It is reported that more is more for HFrEF patients and angiotensin converting enzyme inhibitor (ACE-I) and angiotensin receptor blocker (ARB) therapy. In a recent meta-analysis of six randomized trials*, higher doses of ACE-I/ARBs were associated with a reduction in all-cause mortality. Of note, when the ARB trial (HEAAL) was taken out of the analysis, higher dose ACE-I alone did not reach statistical significance.
What about hospitalizations? Four out of the 6 trials found no difference between high dose and low dose ACE-I/ARB and all-cause or HF hospitalizations. When HF hospitalizations and all-cause mortality outcomes were combined in 3 trials, higher doses had a significant hospitalization reduction.
No surprise, potassium was elevated – higher doses of ACE-I/ARB were associated with 2x the risk of hyperkalemia. No differences in drug discontinuation, hypotension, or kidney failure were seen between high and low dose regimens, however.
*High dose vs low dose ACE-I or ARB were defined as:
Lisinopril 32.5-35 vs 2.5-5mg (ATLAS),
Enalapril 2.5-5 vs 10mg BID (NETWORK),
Enalapril 20 vs 60mg (Nanas et al),
Enalapril 5 BID vs 20mg BID (Pacher et al),
Captopril 25 BID vs 50mg BID (CHIPS).
Losartan 50 vs 150mg (HEAAL)
In a heartbeat…
Higher doses of ACE-I/ARBs when compared to lower doses are associated with a reduction in all-cause mortality in HFrEF.
Commentary and thoughts on titrating ACEI/ARB in clinical practice: Goldilocks Dilemma of Dose Titration in Heart Failure With Reduced Ejection Fraction: Too Little, Too Much, or Just Right?
Contributor: Jennifer Huang
Data from over 3 million US Veterans explored connections between HF and kidney disease, common co-morbid players. The data showed that having HF increases the risk of developing kidney disease and accelerates the process.
Hemodynamic changes (low cardiac output and increased renal venous pressure), neurohormonal changes (activation of the sympathetic nervous and renin angiotensin systems), increased oxidative stress, and inflammatory activation are likely to blame. Additionally, elevated renal G-Protein Coupled Receptor – G protein – was associated with renal tissue damage, fibrosis, and inflammation.
Everything should be taken with a grain (<2 gm) of salt.
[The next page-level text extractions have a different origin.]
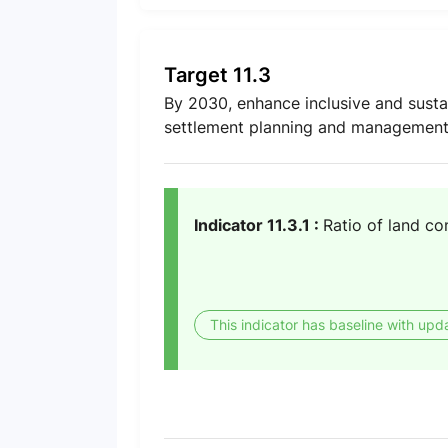
Target 11.3
By 2030, enhance inclusive and susta
settlement planning and management i
Indicator 11.3.1 :
Ratio of land co
This indicator has baseline with upd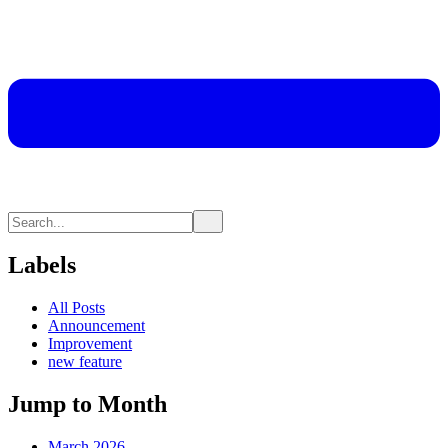
Labels
All Posts
Announcement
Improvement
new feature
Jump to Month
March 2026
The limitations of this study are its observational nature, more than 90% male participants, and use of ICD-9 codes to define HF with no differentiation between HFpEF and HFrEF.
In a heartbeat…
Having HF is associated with future development of kidney disease through various mechanisms. As such, patients with known HF (HFpEF or HFrEF) may benefit from aggressive renoprotective measures.
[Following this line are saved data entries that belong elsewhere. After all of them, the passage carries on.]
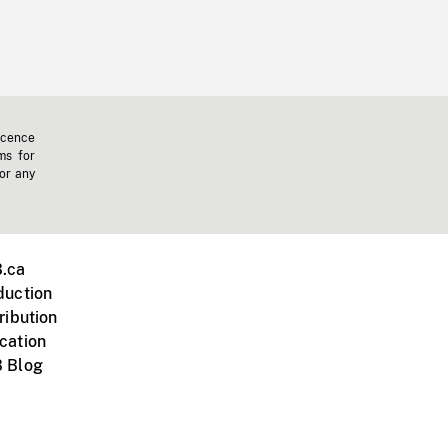
icence
ms for
 or any
.ca
duction
ribution
cation
 Blog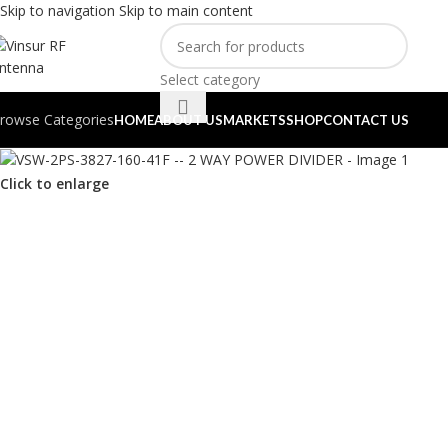
Skip to navigation
Skip to main content
Select category
rowse Categories
HOME
ABOUT US
MARKETS
SHOP
CONTACT US
Click to enlarge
Relaxing can be hard in hypertensive heart disease (HHD). Specifically, for the stiff ventricle destined for HFpEF. Is it a problem with relaxation of myocytes, or is it due to stiffening from fibrosis?
Entry of Ca2+ into the myocyte begins a flood of stored Ca2+, stimulating contraction. The cell can relax only when this Ca2+ is taken away from the contractile apparatus. Along with SERCA and phospholamban, the sarcolemmal Na+/Ca2+ exchanger (NCX) handles this important duty.
In heart failure, this calcium handling system becomes deficient, and high intracellular Ca2+ causes longer myocyte contraction and slower myocyte relaxation.
How can we put this in a clinical perspective? Well, myocytes taken during coronary artery bypass graft surgery from (a) patients without hypertension or HF, and from patients with hypertensive heart disease (b) without, and (c) with clinical HFpEF were studied in a paper by Runte et al. These myocyte samples were then put in a beating prep in the laboratory while movements of Ca2+ and Na+ were measured. Turns out that despite the five-star laboratory accommodations, the myocytes from hypertensive patients (groups b and c) still could not relax normally.
Myocardial Ca2+ was elevated in cells from hypertensive patients, with and without HFpEF, but higher Ca2+ elevations were seen in HFpEF. When myocytes were made to go from 60-180 beats per minute Ca2+ elevations were particularly pronounced. Na+, on the other hand, was not elevated. In addition, drugs blocking Na+ influx, such as ranolazine, furosemide or amiloride, did not affect relaxation in these cells, which may have clinical implications.
In a heartbeat…
Myocytes from patients with hypertensive heart disease with and without HFpEF have impaired myocardial relaxation. In the same cells, myocardial Ca2+ was elevated during diastole while Na+ was not.